Suze has a lively history of its own. When it was invented, the brightly colored aperitif was created using yellow gentian roots — not wine — and was packaged in tall, skinny bottles that were unique for the time. Advertising efforts were focused on cafes and restaurants where socialites gathered, and the brand embraced its wildcard reputation. The approach worked, and the yellow beverage won a gold medal at the Paris Universal Exhibition in 1900. The inclusion of the quirky product is fitting for a drink named after a song called "Skylarking."

A playful pour of the tropics

Skylarking, a phrase to describe horseplay, practical jokes, and trickster-like behavior, is as playful as Shannon Mustipher's cocktail creation. Mustipher's experiment may look subtle in appearance, but the sipper packs a wallop. Paired with the zesty twang of lime and the fruit-forward simplicity of soursop or pineapple, it's no wonder that the Kingston Soundsystem is a winner. 

After a taste of the rum and fruit flavors of Jamacia highlighted with the herbaceous notes of Suze, you, too, might find yourself skylarking. Speaking with Punch, Mustipher explained that aged rum offers notes of bitter cocoa and fruit that play well with those of overproof rum, like Rum Fire, making for a layered, bodacious beverage that can start an evening on a lively note and get revelers dancing. 

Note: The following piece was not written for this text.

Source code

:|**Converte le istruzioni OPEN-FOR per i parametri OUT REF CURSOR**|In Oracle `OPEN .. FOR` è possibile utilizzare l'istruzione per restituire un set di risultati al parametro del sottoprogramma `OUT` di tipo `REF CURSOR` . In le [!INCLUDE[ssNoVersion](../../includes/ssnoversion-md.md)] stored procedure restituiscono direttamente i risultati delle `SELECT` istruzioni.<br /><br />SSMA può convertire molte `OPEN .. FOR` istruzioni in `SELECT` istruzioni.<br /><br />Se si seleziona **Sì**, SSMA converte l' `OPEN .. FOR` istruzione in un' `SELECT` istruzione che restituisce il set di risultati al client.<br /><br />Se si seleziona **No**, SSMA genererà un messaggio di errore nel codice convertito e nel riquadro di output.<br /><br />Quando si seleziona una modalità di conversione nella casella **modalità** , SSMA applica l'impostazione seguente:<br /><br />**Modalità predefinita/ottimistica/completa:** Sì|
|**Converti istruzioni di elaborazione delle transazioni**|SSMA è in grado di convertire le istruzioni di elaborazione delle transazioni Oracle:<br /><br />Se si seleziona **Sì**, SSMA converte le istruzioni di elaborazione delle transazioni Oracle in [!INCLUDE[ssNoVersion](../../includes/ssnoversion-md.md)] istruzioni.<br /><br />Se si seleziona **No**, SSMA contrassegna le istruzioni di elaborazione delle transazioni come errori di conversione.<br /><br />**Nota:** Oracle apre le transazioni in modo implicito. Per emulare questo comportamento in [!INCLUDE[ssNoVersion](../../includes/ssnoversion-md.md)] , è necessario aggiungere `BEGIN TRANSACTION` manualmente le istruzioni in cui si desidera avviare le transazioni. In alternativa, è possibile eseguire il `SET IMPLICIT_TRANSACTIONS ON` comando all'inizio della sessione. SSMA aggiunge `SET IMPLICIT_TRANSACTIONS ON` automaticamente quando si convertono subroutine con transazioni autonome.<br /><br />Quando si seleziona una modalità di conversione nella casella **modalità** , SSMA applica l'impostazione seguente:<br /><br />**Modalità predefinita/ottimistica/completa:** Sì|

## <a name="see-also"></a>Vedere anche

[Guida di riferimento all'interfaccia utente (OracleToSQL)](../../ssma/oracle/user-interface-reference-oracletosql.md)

The fresh sipper can be modified to suit the palates of those attending the party, however. The funky inclusion of both aged pot still Jamaican rum and overproof rum can be heavy-handed if you're not careful with measurements, so if you'd like Suze to take a step forward or would prefer a lighter tropical taste, adjust the recipe proportions accordingly to allow your chosen ingredients to shine.